Ему было двадцать восемь лет, когда он умер. Я навещал его в больнице незадолго до смерти. Он был таким худым, что одеяло на кровати даже не топорщилось, если бы не голова, можно было бы подумать, что кровать пуста. Он лежал с закрытыми глазами, руки вытянуты вдоль тела. На тумбочке возле кровати пузырьки с лекарствами, таблетки, шприцы, металлический термос. Я сел на стул. Серый приоткрыл глаза, словно почувствовал мое присутствие, губы его скривила улыбка.
– Пришел, корешь?
– Пришел…
Он замолчал и снова погрузился в полудрему. Я смотрел на высохшее лицо друга и не чувствовал абсолютно ничего. Знал, что если только разрешу себе почувствовать боль, я пропал. Никакой плотиной ее потом не удержишь. Поэтому подавил подкативший к горлу комок и откинулся на спинку стула в ожидании следующего пробуждения. Серый снова открыл глаза.
– Ты знаешь, я бы уже давно умер, только знаю, что на том свете нет наркотиков…
– Я знаю, такого любителя кайфа, как ты, надо еще поискать, – я попытался придать своему голосу веселые нотки, но получилось не очень хорошо. Мне стало неуютно в этой обшарпанной палате, захотелось встать и немедленно уйти.
– Да, кайф – это… это…- Серый замолчал, видимо пытаясь подобрать подходящее слово, на лбу у него выступили капли пота. Он открыл глаза и посмотрел на меня. Во взгляде его не было и тени улыбки.

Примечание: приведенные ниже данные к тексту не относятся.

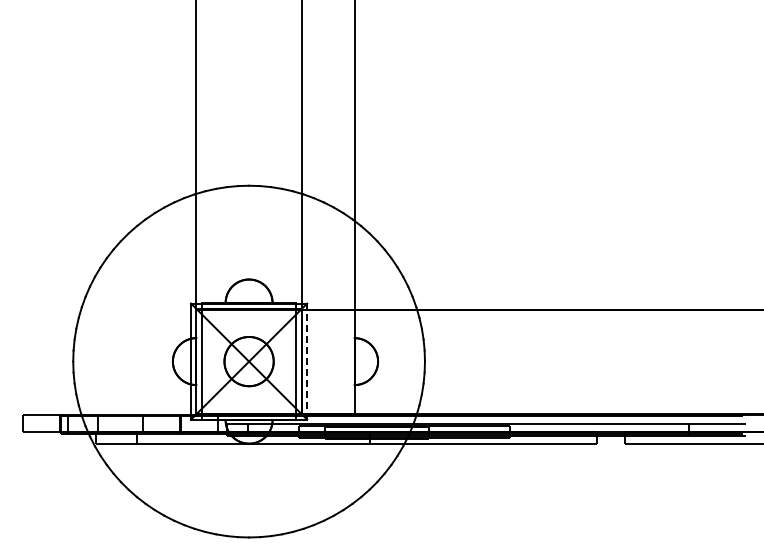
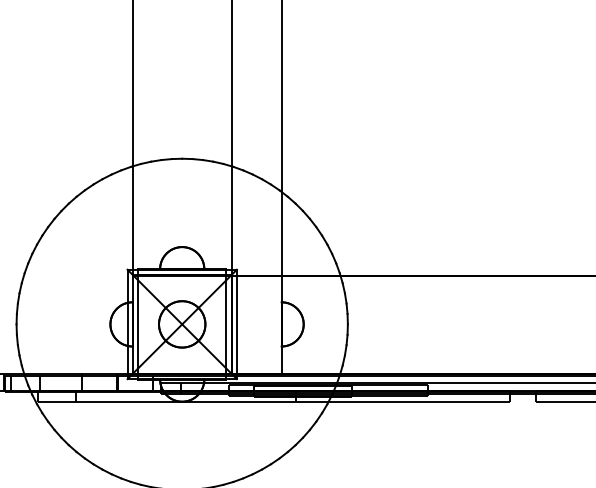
line: (307, 361) -> (237, 324), dashed -> solid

– Я умираю… Мне жить осталось – считанные дни. И знаешь что? Если бы у меня была еще одна жизнь, я бы прожил ее так же.
– Я знаю, знаю…
– Нет, ты не знаешь. Вот когда будешь подыхать – узнаешь. Он закрыл глаза, дыхание его стало прерывистым и тяжелым. Я вышел из палаты, чтобы найти врача или медсестру, а если честно, чтобы поскорее уйти.
Через два дня Серый умер. Я не пошел на похороны, знал, что не смогу посмотреть в лицо моего лучшего друга – самого большого любителя кайфа всех времен и народов.
Я допил остывший кофе. Водка так и осталась нетронутой. Двое моих самых близких друзей ушли. А я остался. Почему? Не знаю, так распорядилась судьба. Но, если бы мне предоставился шанс еще раз прожить свою жизнь, я бы прожил ее так же.